La crise va effacer 840.000 emplois cette année prédit l’Insee . De quoi reléguer en arrière-plan le problème, très prégnant dans les mois d’avant confinement, des difficultés de recrutements sur certains métiers ? Pas vraiment.
Non seulement ces tensions sont revenues avant leur niveau d’avant la crise sanitaire pour certains postes – chefs de chantiers ou conducteurs de travaux par exemple. Mais elles constituent un frein potentiel pour la reprise, estime le ministère du Travail dans une étude publiée jeudi.
Décidé à prendre le taureau par les cornes, Matignon a inscrit le sujet à l’ordre du jour, déjà très fourni, des concertations avec les partenaires sociaux. Les échanges ont d’ailleurs démarré dès lundi, lors de la deuxième séance durant laquelle syndicats et patronat ont pu découvrir un nouvel outil de mesure, annuel pour l’instant, décliné sur 186 métiers et jusqu’au territoire.
Plusieurs indicateurs
Développé par la Dares, la direction statistique du ministère, et Pôle emploi, cet outil fournit un indicateur principal, nourri notamment par le nombre d’offres d’emploi par chômeur sans activité. A cela s’ajoutent six indicateurs complémentaires susceptibles d’éclairer sur les causes de ces tensions : volume des embauches, conditions de travail, qualité des emplois proposés ou encore manque de main-d’oeuvre disponible.
Sans surprise, compte tenu de l’amélioration du marché du travail continue jusqu’au confinement, il en ressort que les tensions n’ont jamais été aussi fortes depuis 2011 que l’année dernière. Sur les trois premières marches des métiers les plus difficiles à pourvoir on trouvait en premier celui de dessinateur en électricité ou électronique, suivi de celui de technicien en mécanique et travail des métaux, puis d’ingénieur du bâtiment et des travaux publics, chef de chantier et conducteur de travaux.
Trois questions
Tel que conçu, cet outil ne peut pas éclairer ce qu’il en sera en 2020 même s’il est très probable que, compte tenu de la chute des embauches notamment, l’indicateur national tous métiers confondus soit en baisse, estime la Dares. Reste que l’impact de la crise n’est pas le même dans chaque profession ou chaque territoire. « Il existe des tensions sur des métiers dont on parle depuis des décennies et qu’on ne résorbe pas parce que les acteurs se désignent les uns les autres », souligne-t-on dans l’entourage de la ministre du Travail, Elisabeth Borne.

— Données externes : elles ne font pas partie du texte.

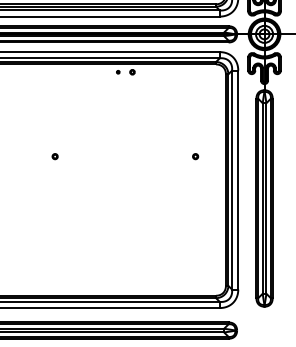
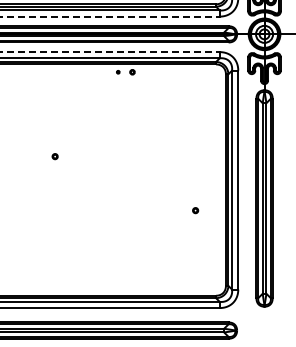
line at (109, 16): solid -> dashed
line at (109, 52): solid -> dashed
part at (195, 156) position: (195, 156) -> (195, 210)
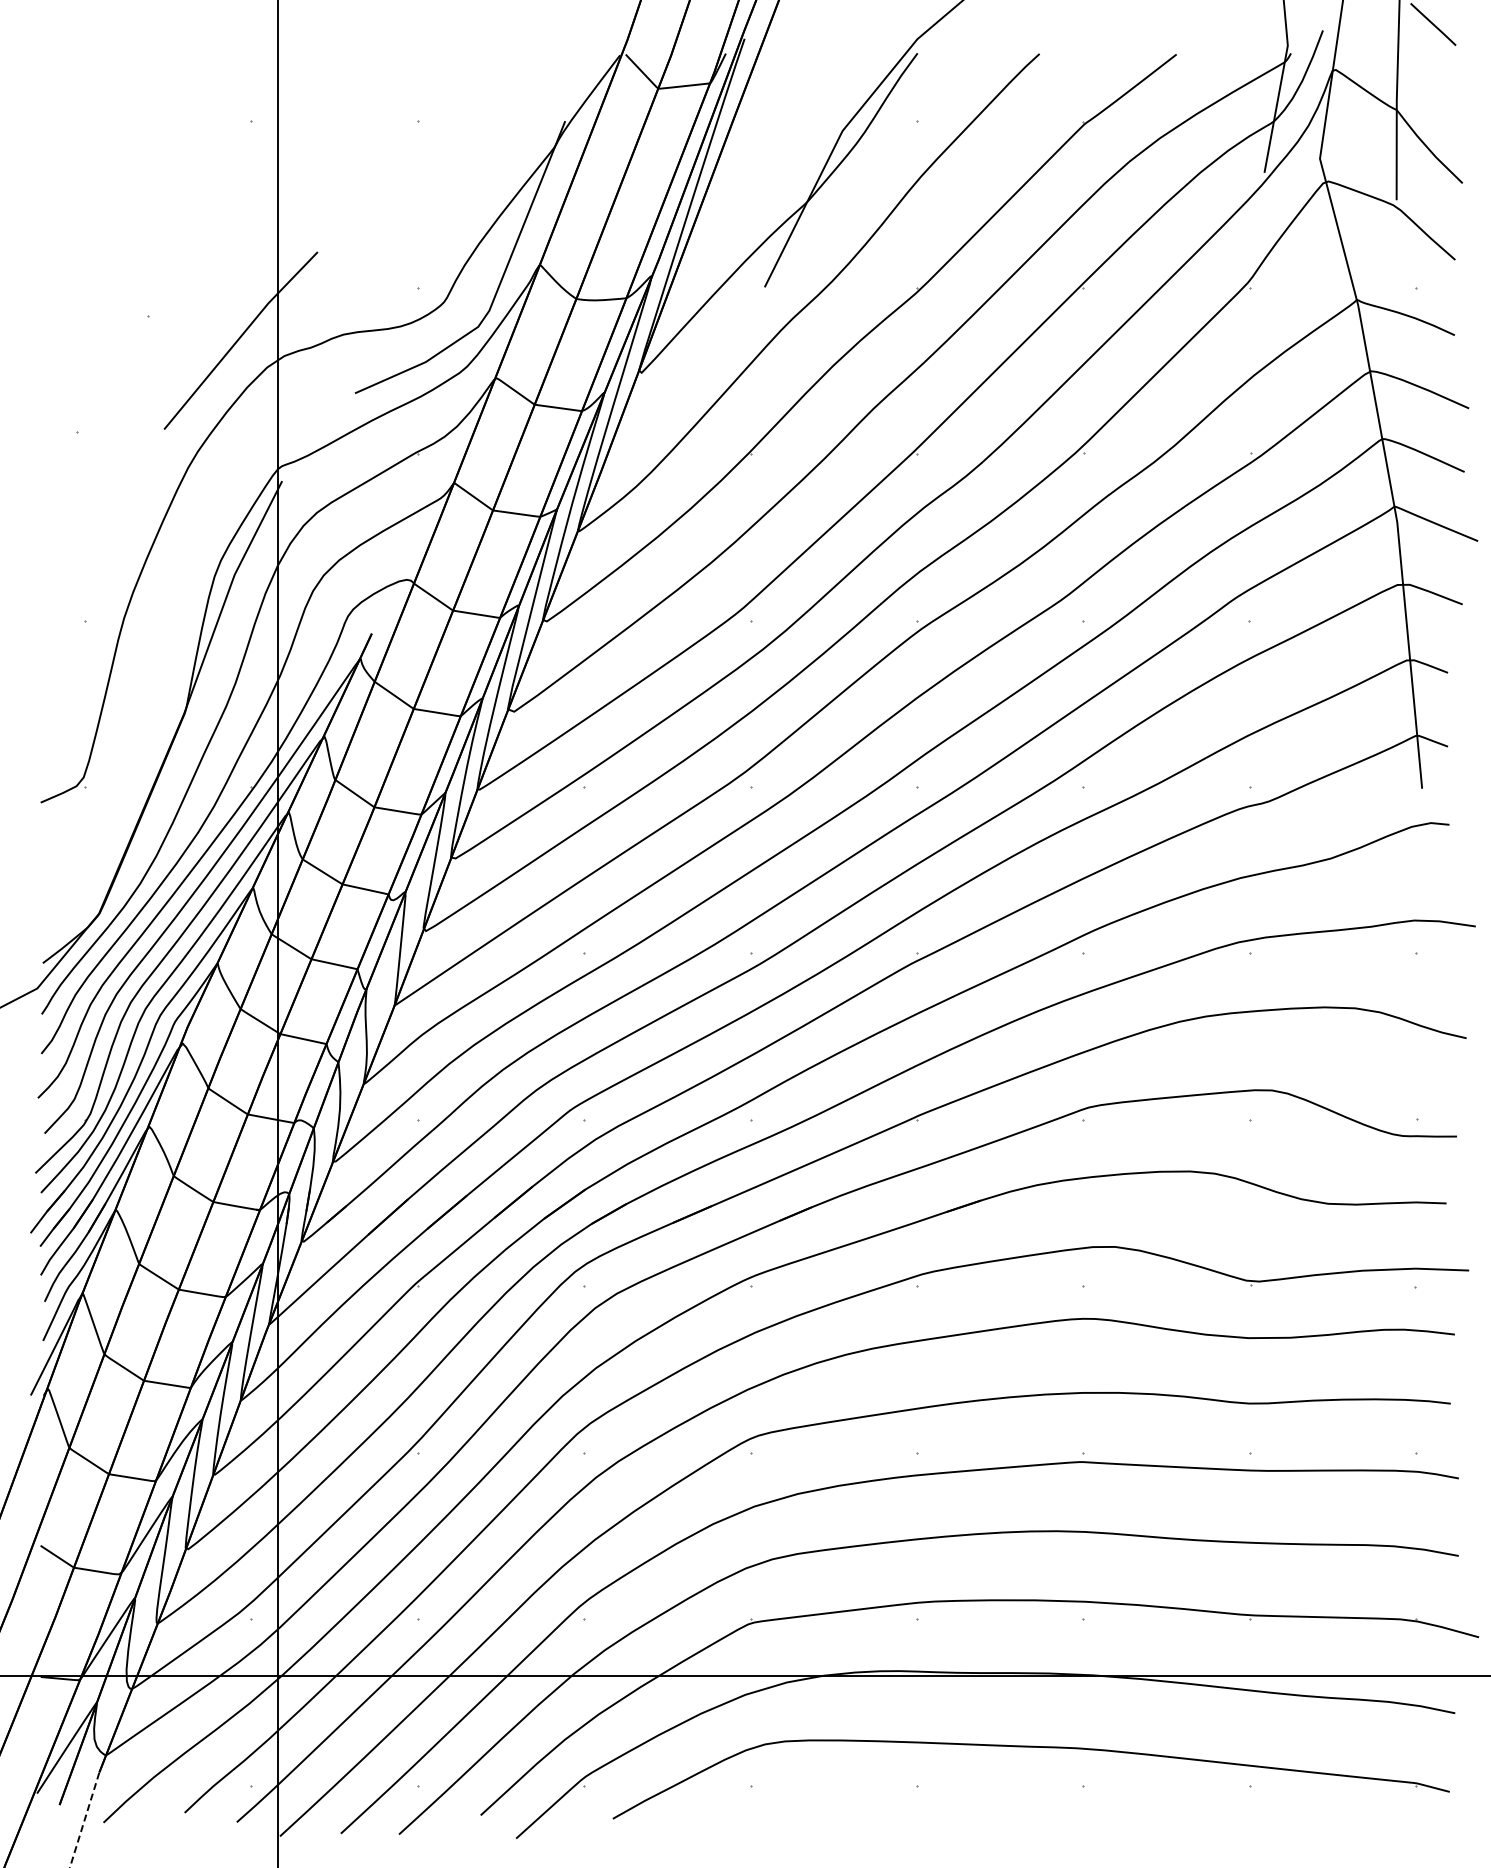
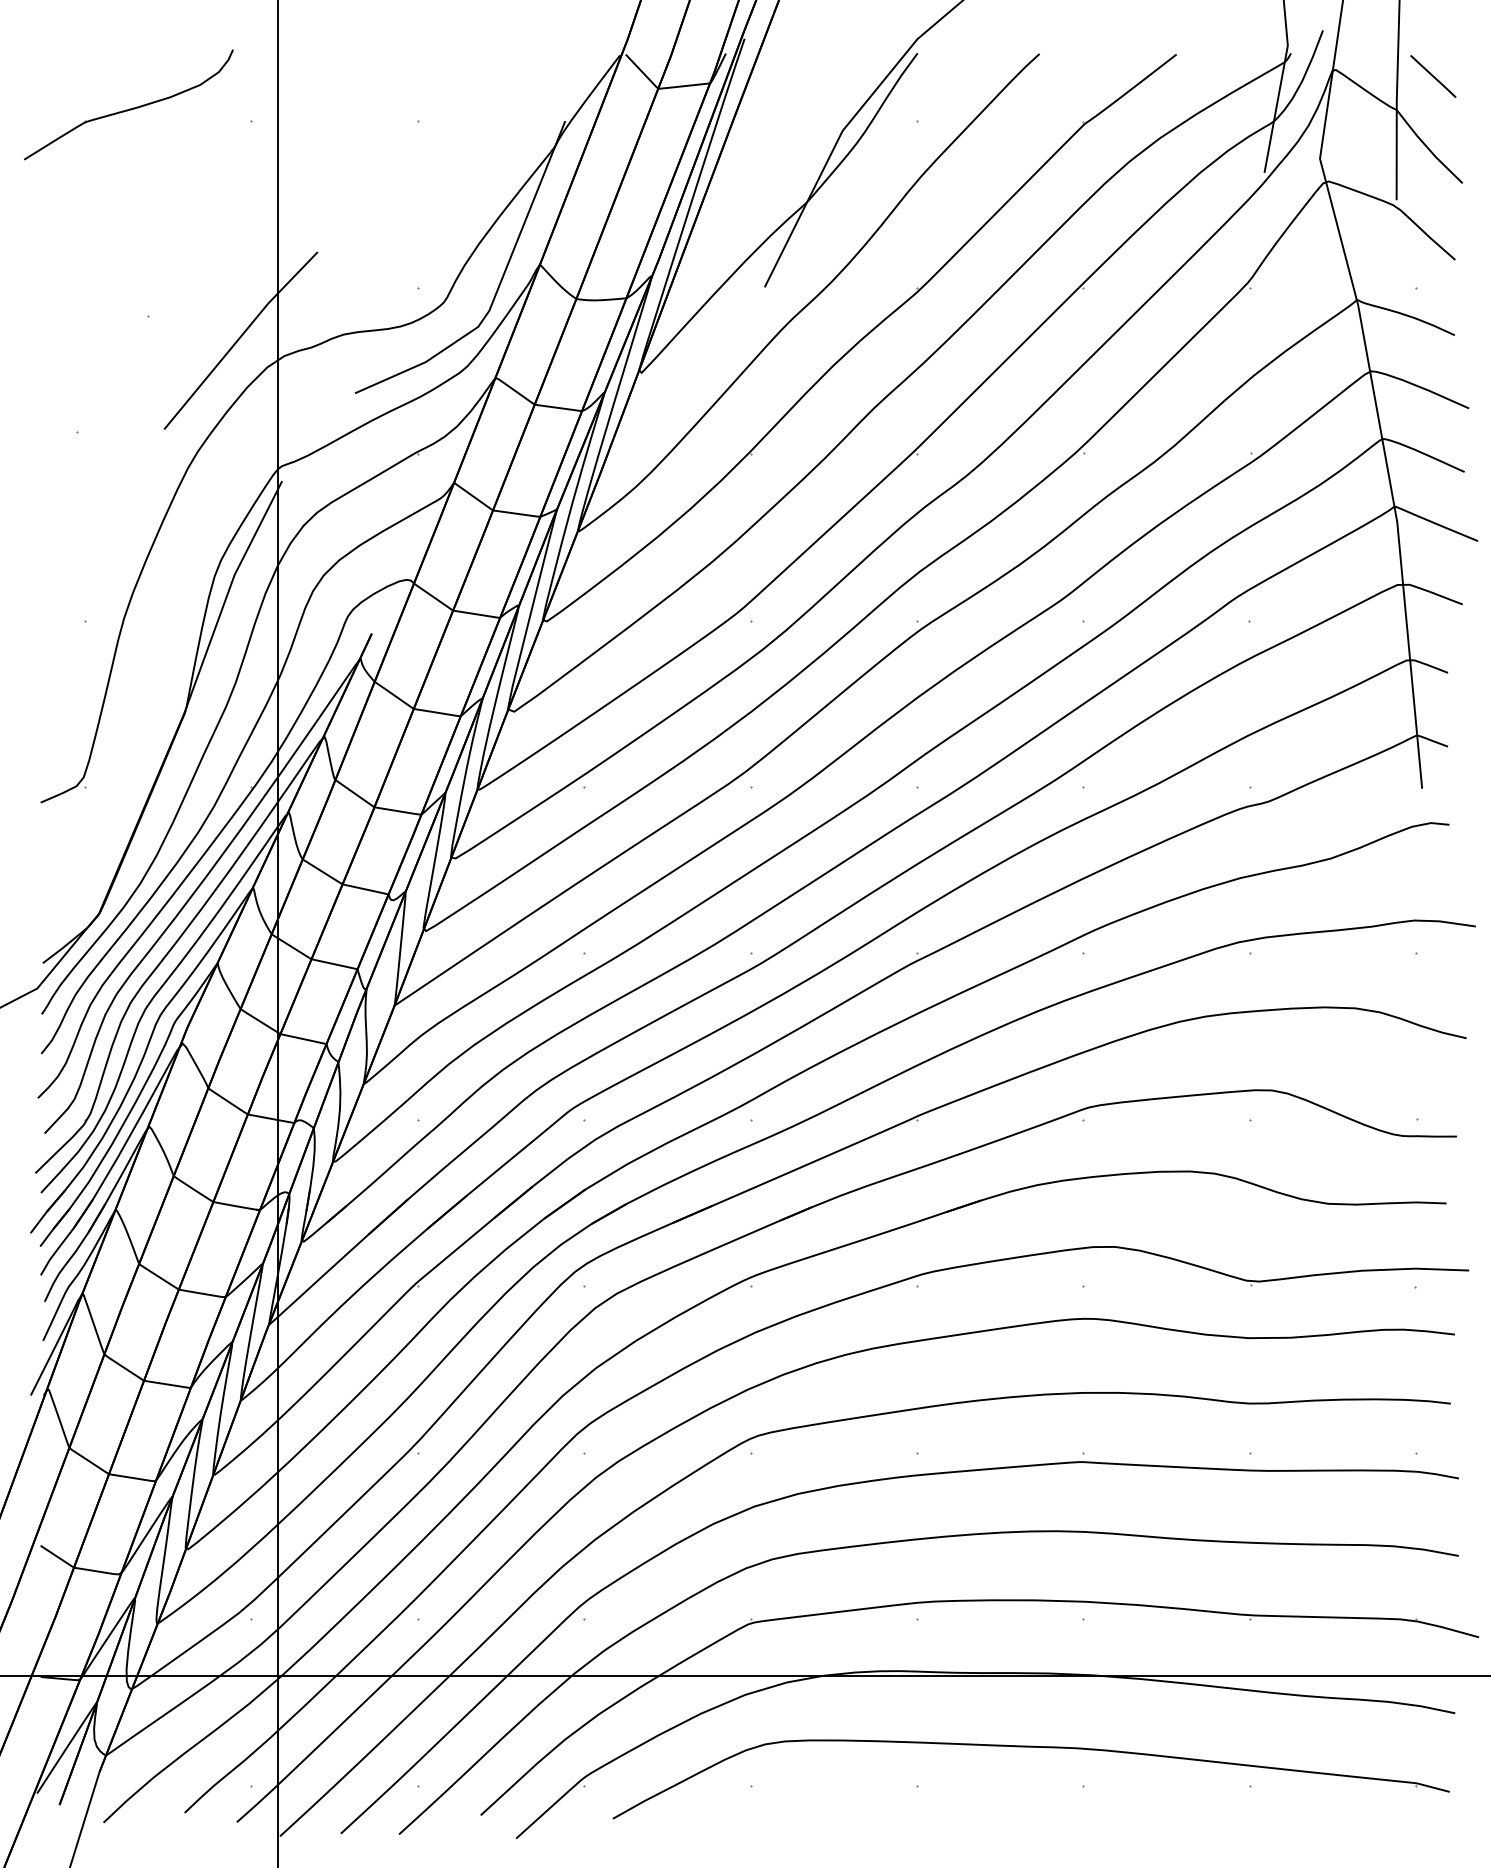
line at (1433, 24) position: (1433, 24) -> (1433, 76)
part at (128, 104): none -> present
line at (84, 1819): dashed -> solid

Le chantier est vaste, mais certains s’interrogent sur le calendrier visé, premier semestre 2021 a priori même si cela n’a pas été indiqué officiellement. De la séance de concertation lundi, syndicats et patronat sont ressortis avec trois questions sur lesquelles le ministère leur a demandé de plancher : par quelles branches professionnelles démarrer parmi les plus concernées (une demi-douzaine maximum), comment travailler avec elles (sous le pilotage de l’Inspection générale des affaires sociales ou d’une personnalité qualifiée) et à quelle date fournir des plans d’actions ?
Chaque confédération doit donc contacter ses fédérations pour fournir une liste de candidats, tout cela dans un délai très court, arrêter une méthode avant de plonger dans le fond du problème, branche par branche. Avec, déjà, quelques interrogations comme sur le fait que le salaire n’ait pas été pris en compte dans l’outil de la Dares et de Pôle emploi, souligne Karen Gournay, secrétaire confédéral à FO.